The collapse of an asset bubble will not necessarily lead to higher unemployment as long as monetary policy is loose enough, a top Federal Reserve Bank official said on Friday.
But a central bank that has already lowered interest rates to zero may be unable to deliver adequately accommodative policy, and unemployment may rise, Minneapolis Federal Reserve Bank President Narayana Kocherlakota said in prepared remarks for delivery at an academic conference in Marseilles.
Kocherlakota touched neither upon the U.S. economic outlook nor current monetary policy in his speech. An unusually strong disclaimer, he said his paper was only meant to explore a new economic model and contains no information about my own thinking about current policy.
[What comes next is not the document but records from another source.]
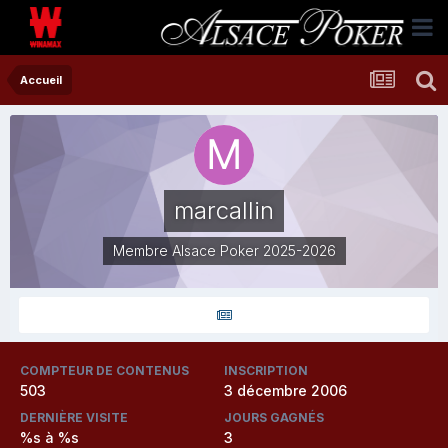
Accueil
marcallin
Membre Alsace Poker 2025-2026
COMPTEUR DE CONTENUS
INSCRIPTION
503
3 décembre 2006
DERNIÈRE VISITE
JOURS GAGNÉS
%s à %s
3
Since December 2008, the U.S. central bank has kept short-term interest rates near zero and has bought about $2 trillion in mortgage- and U.S.-government-backed debt to lower borrowing rates still further.
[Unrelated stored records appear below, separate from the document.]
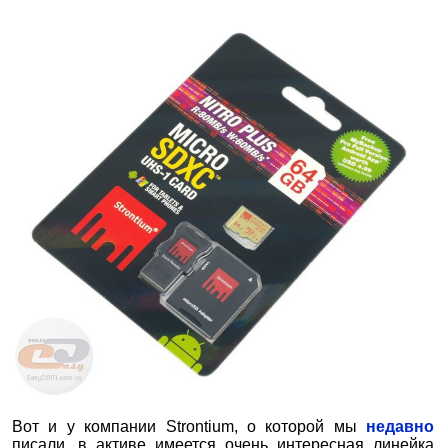
Вот и у компании Strontium, о которой мы
недавно
писали, в активе имеется очень интересная линейка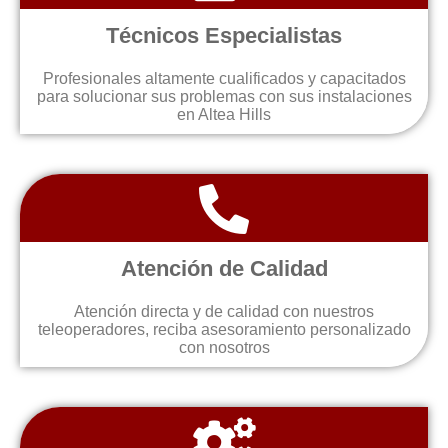
Técnicos Especialistas
Profesionales altamente cualificados y capacitados
para solucionar sus problemas con sus instalaciones
en Altea Hills
Atención de Calidad
Atención directa y de calidad con nuestros
teleoperadores, reciba asesoramiento personalizado
con nosotros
But that has not been enough to bring down persistently high unemployment, which in February registered 8.9 percent. Meanwhile, median U.S. home prices -- which soared before the crisis hit -- sank to the lowest since December 2003.
The collapse of a bubble need have no impact on the economy, as long as the central bank lowers r* sufficiently, he wrote, using economists' shorthand for the real interest rate. With insufficiently accommodative monetary policy (generated perhaps by the zero lower bound on nominal interest rates), the bubble collapse can lead to increases in unemployment.
In one of the paper's more surprising claims, Kocherlakota suggested that extending unemployment benefits -- sometimes seen as adding to the jobless rate because it can discourage those receiving benefits from actively seeking jobs -- actually reduces it.